• Supplied passage:
----------------------------------------
Kansas farmers hope to capitalize on hemp
Kansas is set to begin an important discussion about the use of marijuana for pain relief and other medical issues.
Four House members have introduced the “Veterans First Medical Cannabis Act,” which would establish a plan for making medical marijuana available in the state. If passed, the measure would make Kansas the 34th state to authorize use of cannabis for health reasons.
The bill was also introduced in the Kansas Senate.
The efforts to make medical marijuana available in Kansas deserve support. Last November, we endorsed a medical marijuana ballot proposal in Missouri.
Kansas needs to develop its own medical cannabis program, and the new legislation is a welcome starting place for the conversation.
It isn’t clear that this particular bill is the answer, though, at least in its current form.
Among other things, the measure restricts the issuance of required medical marijuana cards to military veterans or active military personnel for the first 60 days after it becomes law.
“Because wounded warriors were put on the front line, this bill puts our veterans at the front of the line,” Kansas state Sen. Tom Holland of Baldwin City said Thursday.
All Kansans are deeply appreciative of the sacrifices of veterans and their families. But restricting marijuana access to veterans, even for a short time, implies pot is a gift for the state to bestow, not a medicine for everyone who needs it.
Giving veterans a tax break on marijuana might be a better way to accomplish the same objective.
----------------------------------------
• Data section:

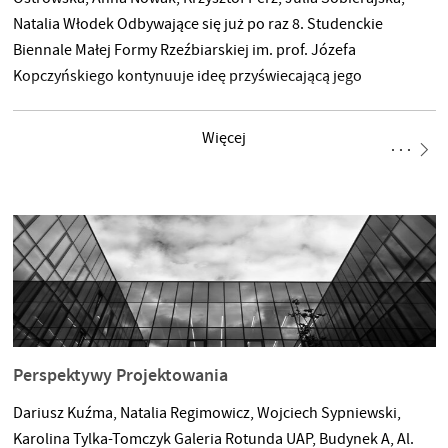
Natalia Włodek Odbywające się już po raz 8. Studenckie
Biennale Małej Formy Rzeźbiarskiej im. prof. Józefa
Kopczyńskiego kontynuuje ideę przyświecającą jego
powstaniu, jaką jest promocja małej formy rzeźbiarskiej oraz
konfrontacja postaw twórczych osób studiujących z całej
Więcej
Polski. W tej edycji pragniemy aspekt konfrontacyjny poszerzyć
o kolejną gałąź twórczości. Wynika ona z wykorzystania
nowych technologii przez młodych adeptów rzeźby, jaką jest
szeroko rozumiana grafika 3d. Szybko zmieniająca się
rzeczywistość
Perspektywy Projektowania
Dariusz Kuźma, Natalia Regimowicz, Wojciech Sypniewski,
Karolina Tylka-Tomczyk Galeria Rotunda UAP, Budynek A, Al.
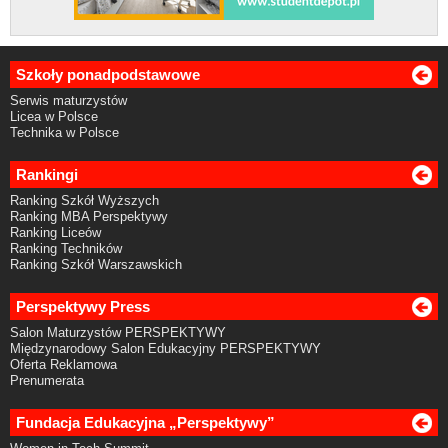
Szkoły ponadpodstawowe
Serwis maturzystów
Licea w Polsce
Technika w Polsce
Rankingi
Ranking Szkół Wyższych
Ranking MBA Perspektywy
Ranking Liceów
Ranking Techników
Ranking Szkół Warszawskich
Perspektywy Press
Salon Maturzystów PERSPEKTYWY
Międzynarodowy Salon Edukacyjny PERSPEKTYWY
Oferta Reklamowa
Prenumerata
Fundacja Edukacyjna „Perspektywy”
----------------------------------------
• Directions:
A. Duplicate the stretch of the Kansas medical marijuana editorial from "The bill was" through "its current form.".
B. Pick up the Kansas medical marijuana editorial after its final sentence and carry it forward.

• Responses to the tasks:
A.
The bill was also introduced in the Kansas Senate.
The efforts to make medical marijuana available in Kansas deserve support. Last November, we endorsed a medical marijuana ballot proposal in Missouri.
Kansas needs to develop its own medical cannabis program, and the new legislation is a welcome starting place for the conversation.
It isn’t clear that this particular bill is the answer, though, at least in its current form.

B.
Missouri’s new law will allow patients to grow a small amount of medical marijuana at home. The Kansas bill, on the other hand, would establish a complicated scheme of licensed growers and dispensaries, with a fairly expensive tax structure to boot.
The primary purpose of a medical marijuana law should not be raising new money for the state. Taxes to pay for oversight of the industry should be enough.
There are some things to like in the bill. Kansas would establish a “Cannabis Regulatory Commission,” which would keep an eye on the strength and quality of marijuana offered for sale (only Kansas-grown pot would be made available).
Because marijuana remains illegal under federal law, the quality and efficacy of medical marijuana can vary widely. Like all medicines, someone needs to ensure that marijuana is safe and is of consistent quality.
These questions and others should be addressed by lawmakers as they study this issue. But the facts are clear: States are making this therapy available to their residents, and Kansas should do the same.
Gov. Laura Kelly has endorsed a “Kansas-style” medical marijuana law. That means lawmakers who want medical pot can likely accomplish their goal without facing a veto.
This is the year to vote on the idea. Kansans in pain are waiting for the Legislature to act.